離清思尋了機括,將書櫃合上,細細密密的雨聲便半分也聽不見了,密道之中,也再無半分光亮。唯有離清思手裡的火摺子,透著微微的光。
離清思對這密道瞭然於心,她帶著洪綃,一路往前走,密道的路並不平整,又無從轉圜,饒是洪綃,也時不時會踢到一兩粒石子,發出清脆的響聲。
想來那些皇族,也擔心有人在密道中暗中跟蹤,因而有意這般修建。
洪綃暗裡能視物,因而連火折也沒有點,隨著離清思拐過一個又一個岔路,並不艱難。這條路有幾處寬,有幾處窄:寬敞處,也不過容兩人並肩:最狹窄處,只容一人側身而行。
兩人默然地往前頭走,洪綃也豎了耳,仔細聆聽。好在一路並未聽到旁的動靜,看來不論是嶽離宮的弟子,還是外敵,都不曾發現這處暗道。
眼見下一段路又是低矮狹窄的甬道,洪綃輕嘆一聲,揶揄道:“算算時日,今日應當是仲秋了,不能在院中把酒賞月,卻要在這暗道中作縮頭龜,也頗淒涼。”
這般說,又不免當先有些恍惚。
算算時日,竟然已經是仲秋。
正當是月圓人圓之際,從前師父陪她過了十年,一丈紅陪她過了七年,她獨個兒過了四年,第五年,一個人平平淡淡地度過也無妨。
相思尋來之後,洪綃也想著,今年大抵,能與那姑娘一道過了罷。
誰知臨到這時節,竟也出了岔子呢?
這般晃神間,一道光突兀地出現在跟前,原本適應了黑暗的眼睛不由有些發疼。
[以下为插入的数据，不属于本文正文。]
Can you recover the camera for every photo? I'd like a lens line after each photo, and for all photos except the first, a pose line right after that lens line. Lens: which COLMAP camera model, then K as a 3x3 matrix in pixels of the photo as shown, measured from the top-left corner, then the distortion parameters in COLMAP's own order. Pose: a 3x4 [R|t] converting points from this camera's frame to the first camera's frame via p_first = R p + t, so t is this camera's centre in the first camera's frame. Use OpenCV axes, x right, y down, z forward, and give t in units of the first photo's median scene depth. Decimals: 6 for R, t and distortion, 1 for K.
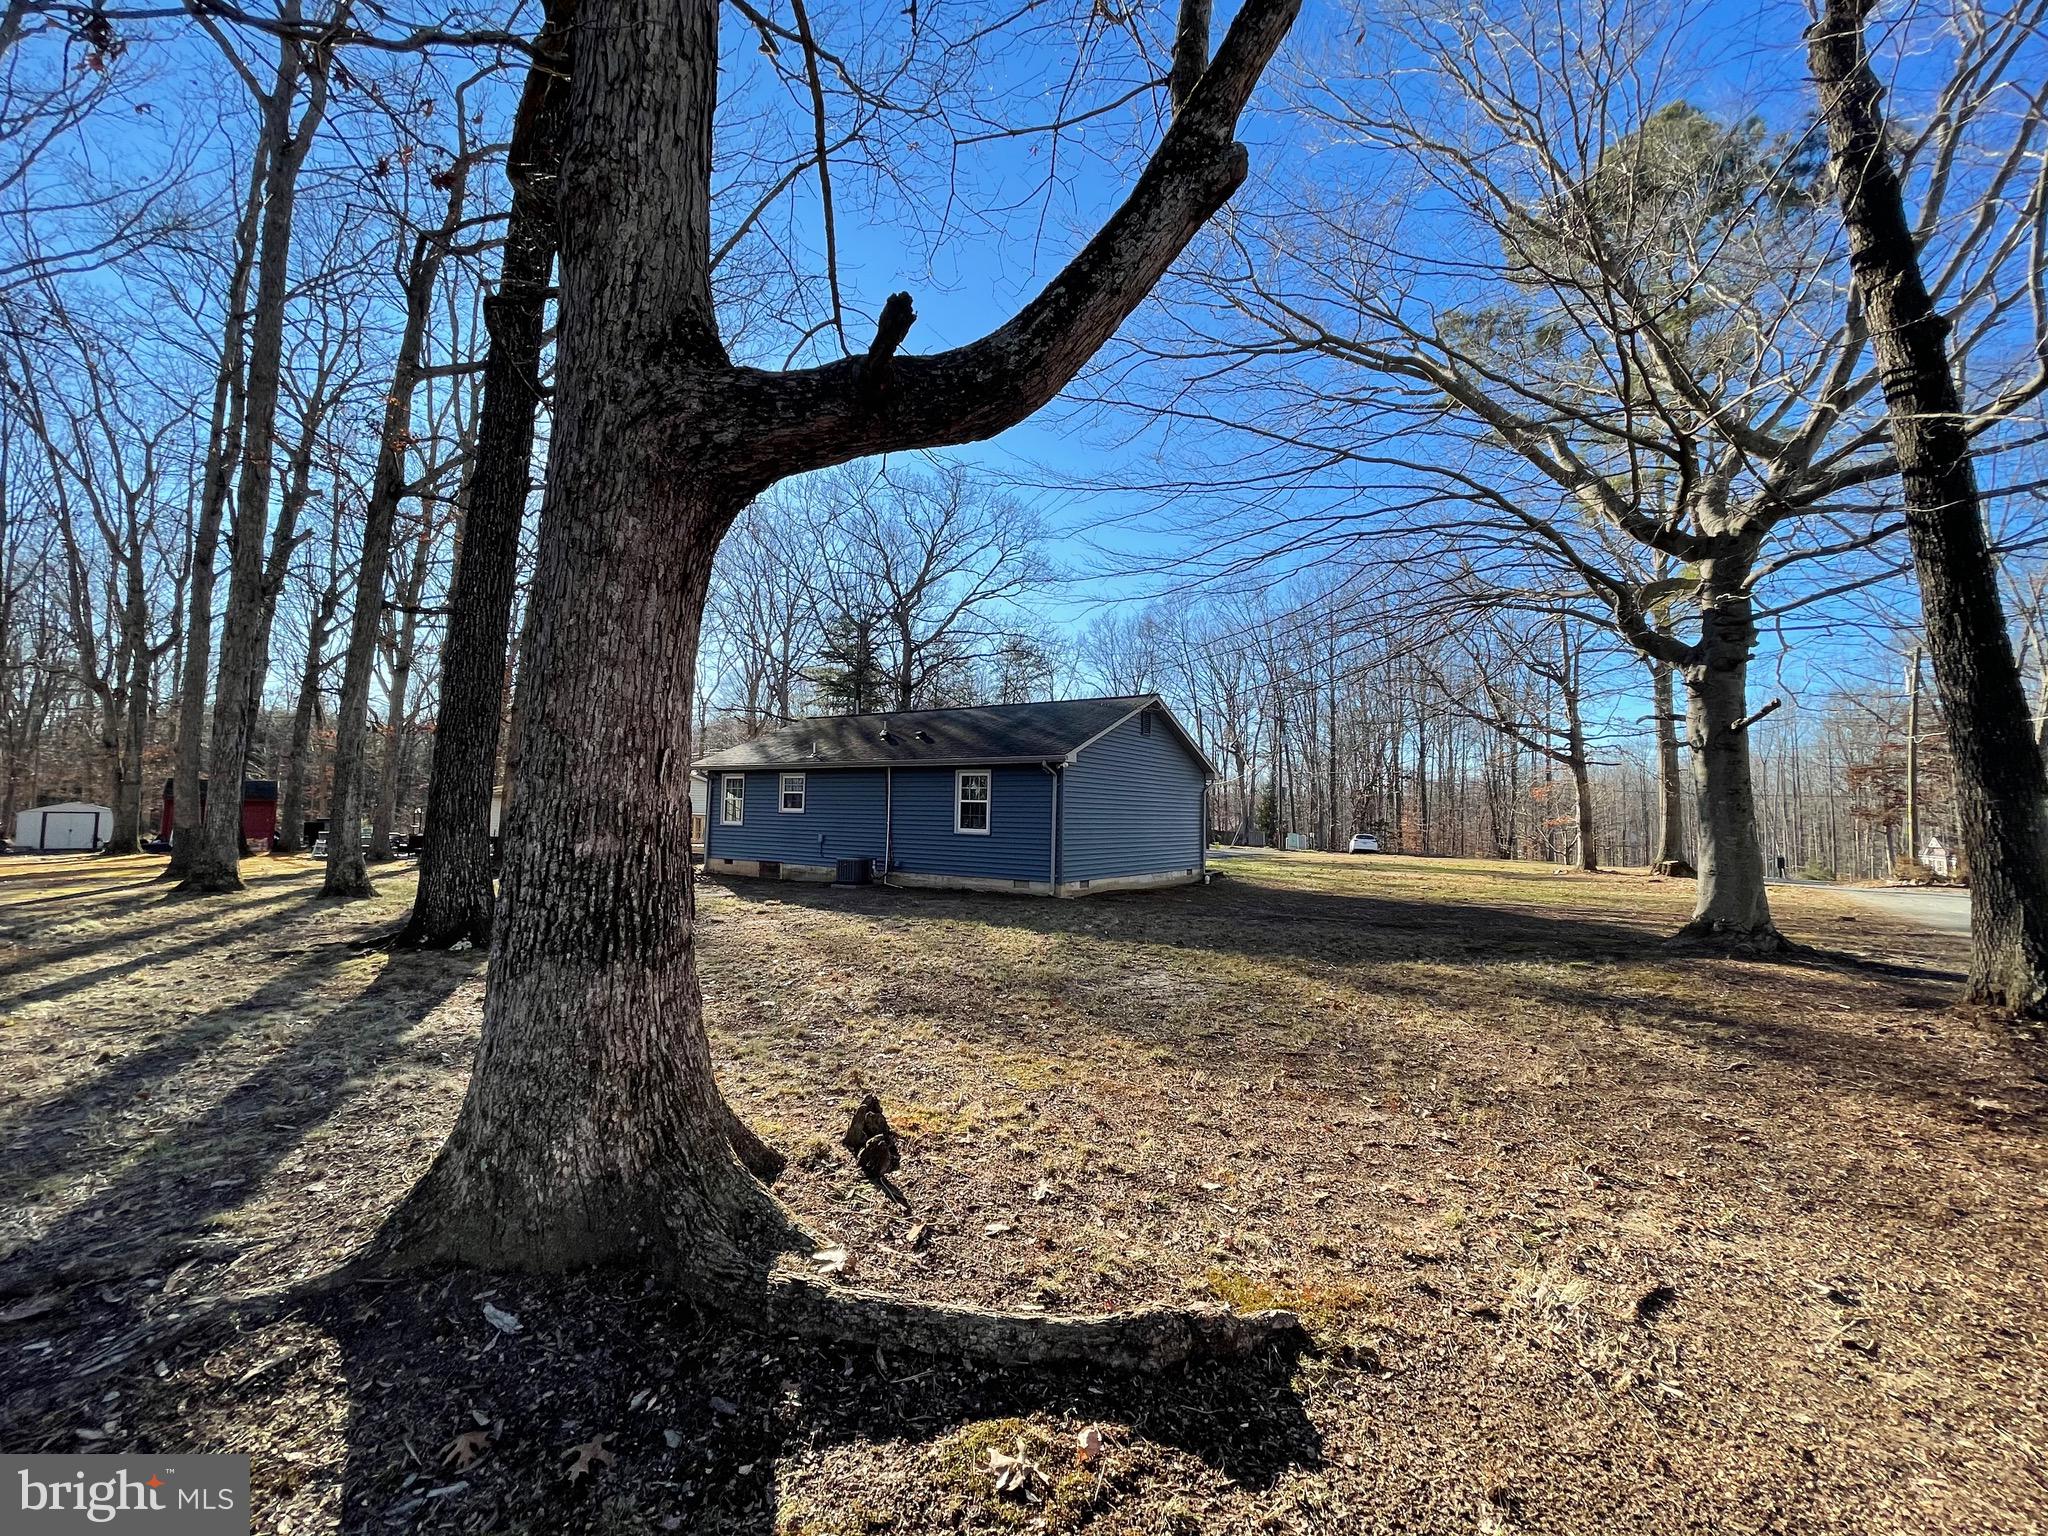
lens RADIAL K [[822.0, 0, 1026.8], [0, 822.0, 776.6], [0, 0, 1]] dist [-0.002607, 0.000044]
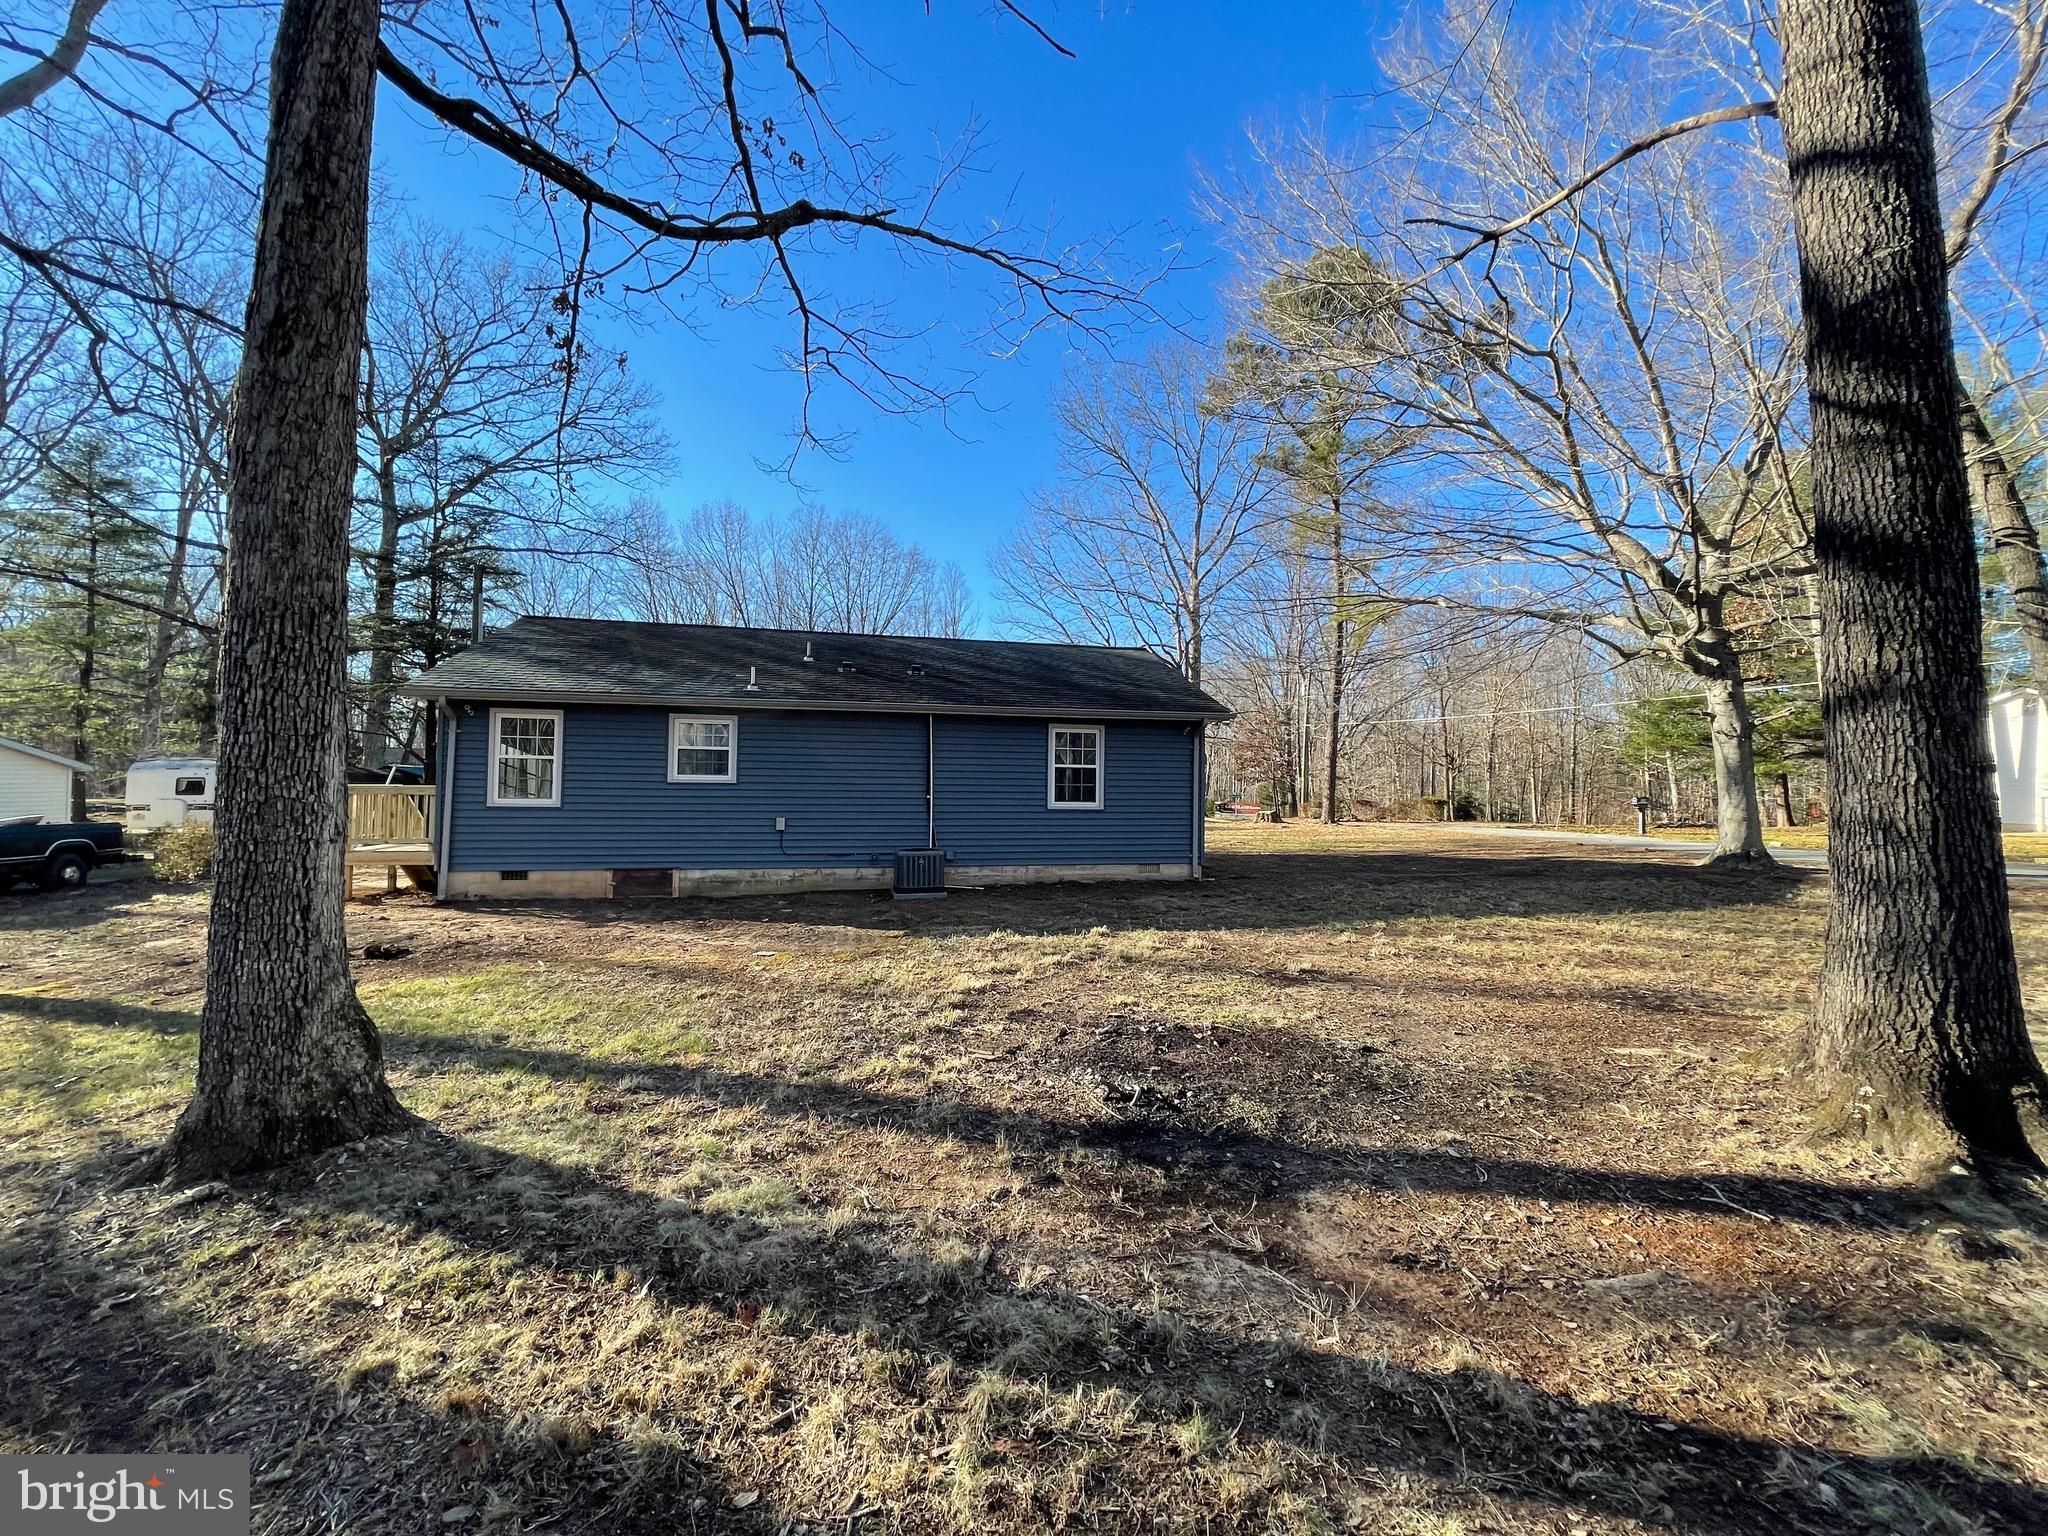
lens RADIAL K [[822.0, 0, 1016.4], [0, 822.0, 747.9], [0, 0, 1]] dist [-0.002607, 0.000044]
pose [[0.696426, 0.016475, 0.717439, -0.640230], [-0.032032, 0.999454, 0.008143, 0.008713], [-0.716913, -0.028652, 0.696573, 0.501459]]
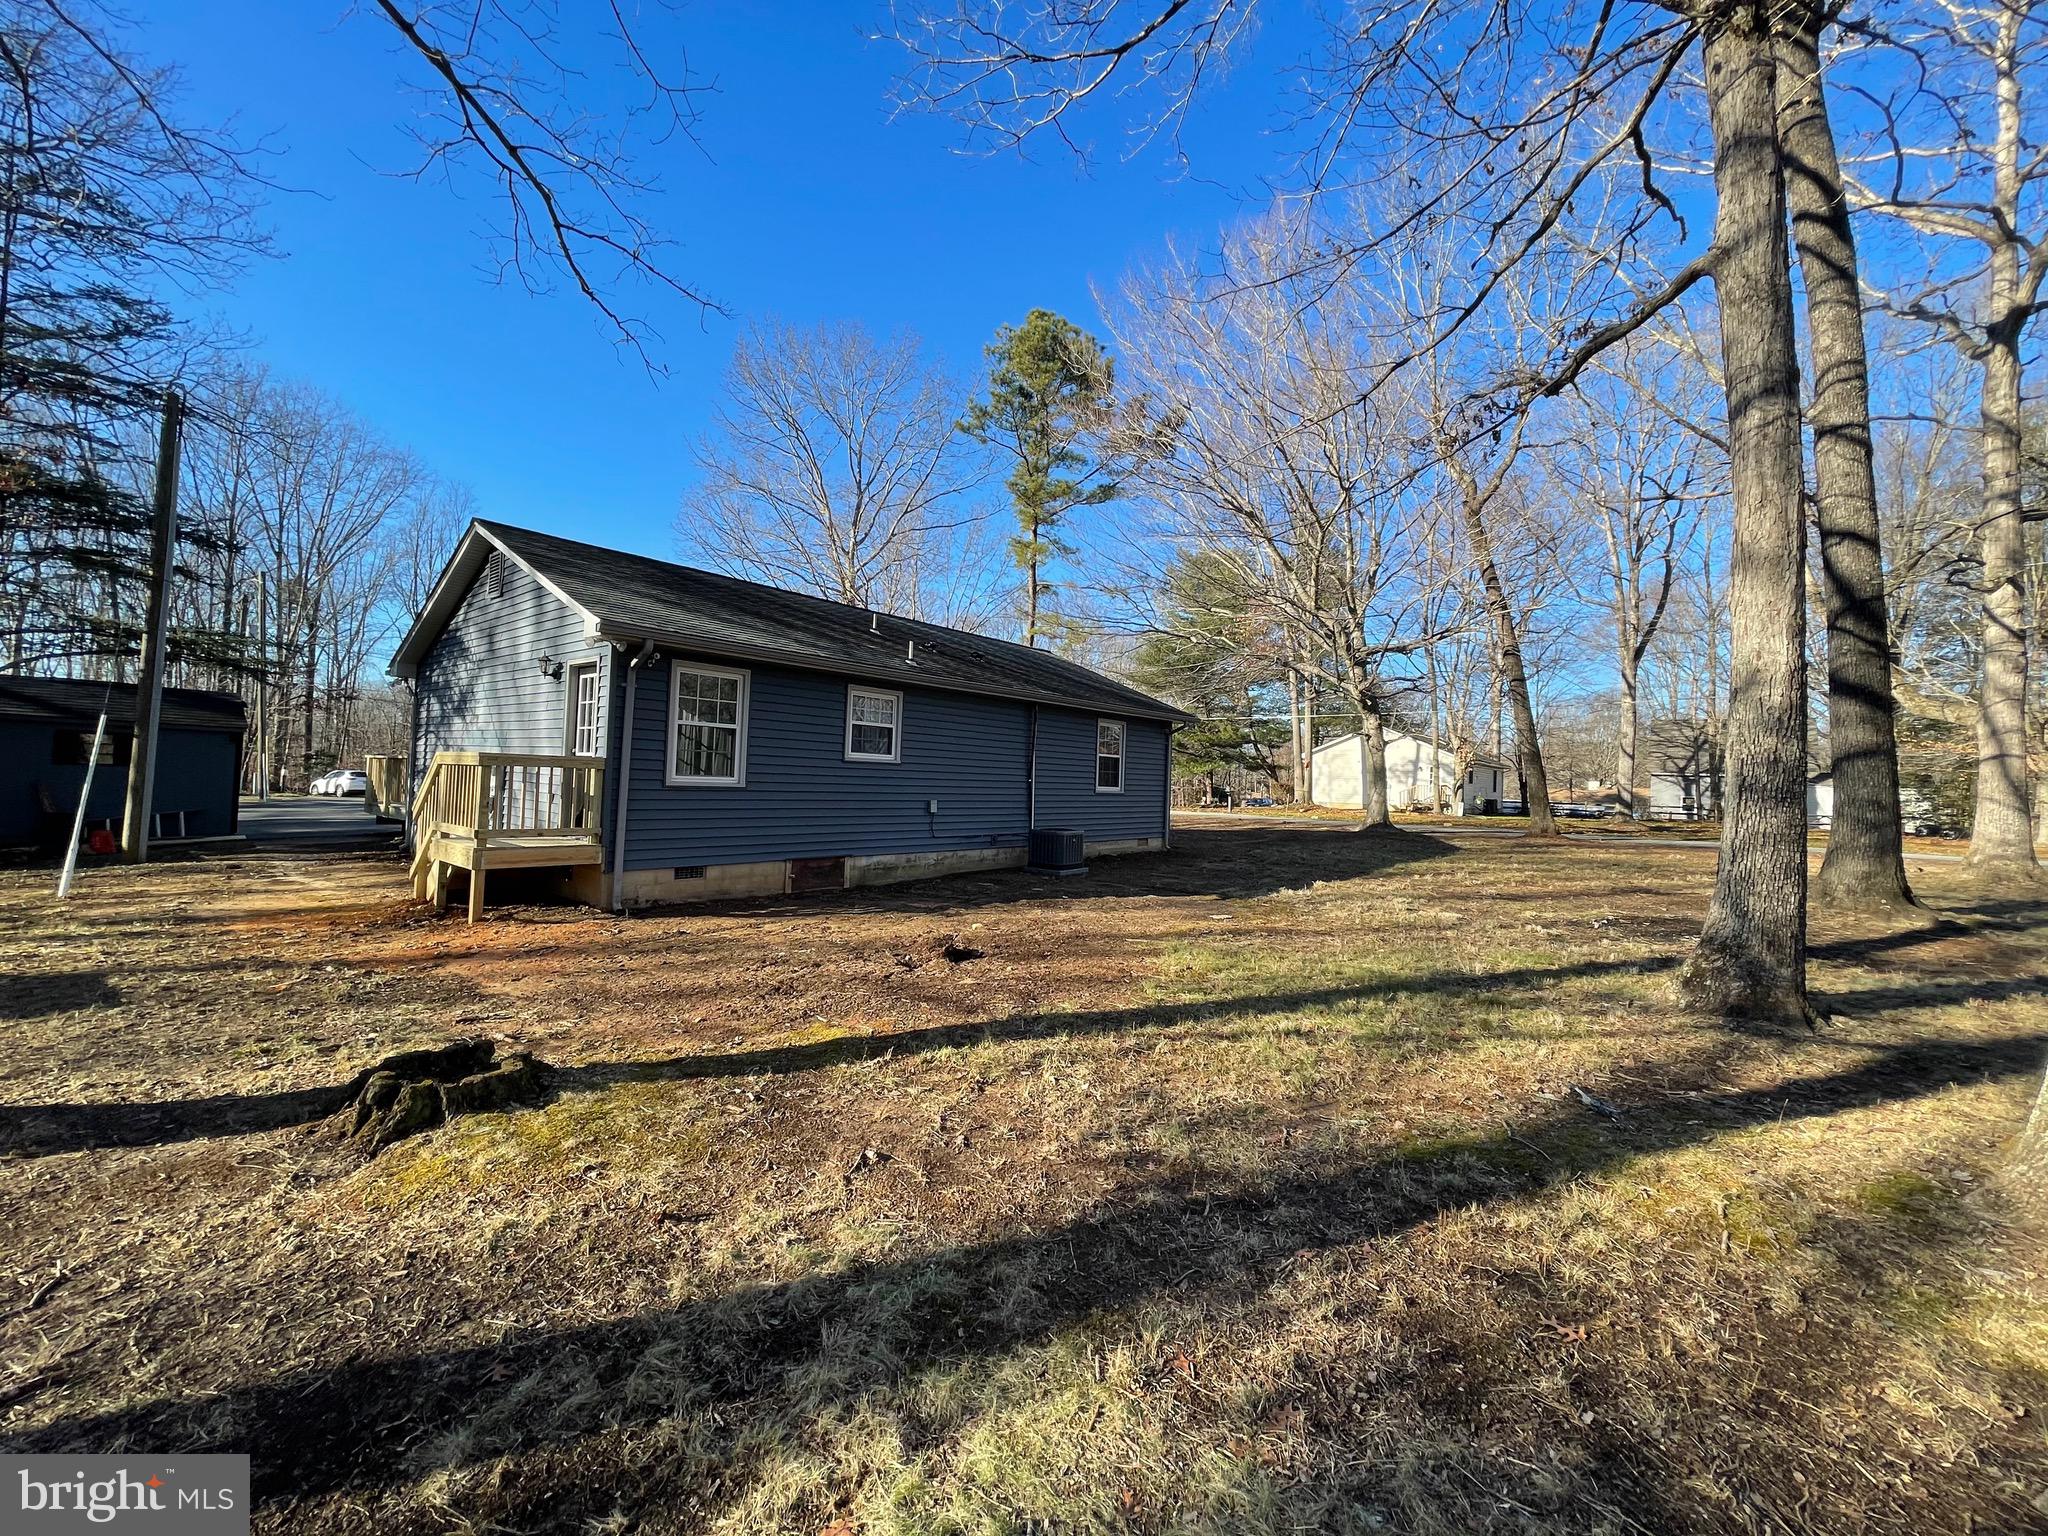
lens RADIAL K [[822.0, 0, 1020.9], [0, 822.0, 774.2], [0, 0, 1]] dist [-0.002607, 0.000044]
pose [[0.123536, -0.010818, 0.992281, -0.938304], [-0.080625, 0.996525, 0.020902, 0.038362], [-0.989059, -0.082585, 0.122235, 0.970819]]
洪綃揉了揉眼睛,再看時,離清思已然走出暗道,半蹲在出口處,探尋地望著洪綃。
洪綃搖搖手以示自己無妨,轉而翻身攀上出口。
這裡不知是哪座樓閣,周遭寬闊得緊,輕紗羅幔,處處垂落,掩著人的身形。
一抹雪白柔滑地從飄搖的輕紗間拂過,洪綃定眼去看,卻又不見了蹤影,想來是驟見了光亮,眼睛尚有些昏花。
洪綃透過重重帷幔,隱隱綽綽能瞧見幾個人影,隔得遠了,並不分明。但女子說話的聲音,卻並未受到多少遮掩,飄飄渺渺地傳過來。
“你向我承諾過,那些人得了東西,就會撤了。”一個冷清的女子聲音傳來,與離清思頗有幾分相似,卻少了幾分久居高位的威嚴。
離清思眸中的寒光大盛,渾身緊繃,好似利刃上弦,隨時都要激射而出,取人性命。
洪綃心中一驚,趕忙拉住她手臂,生怕她一時衝動,便身陷包圍。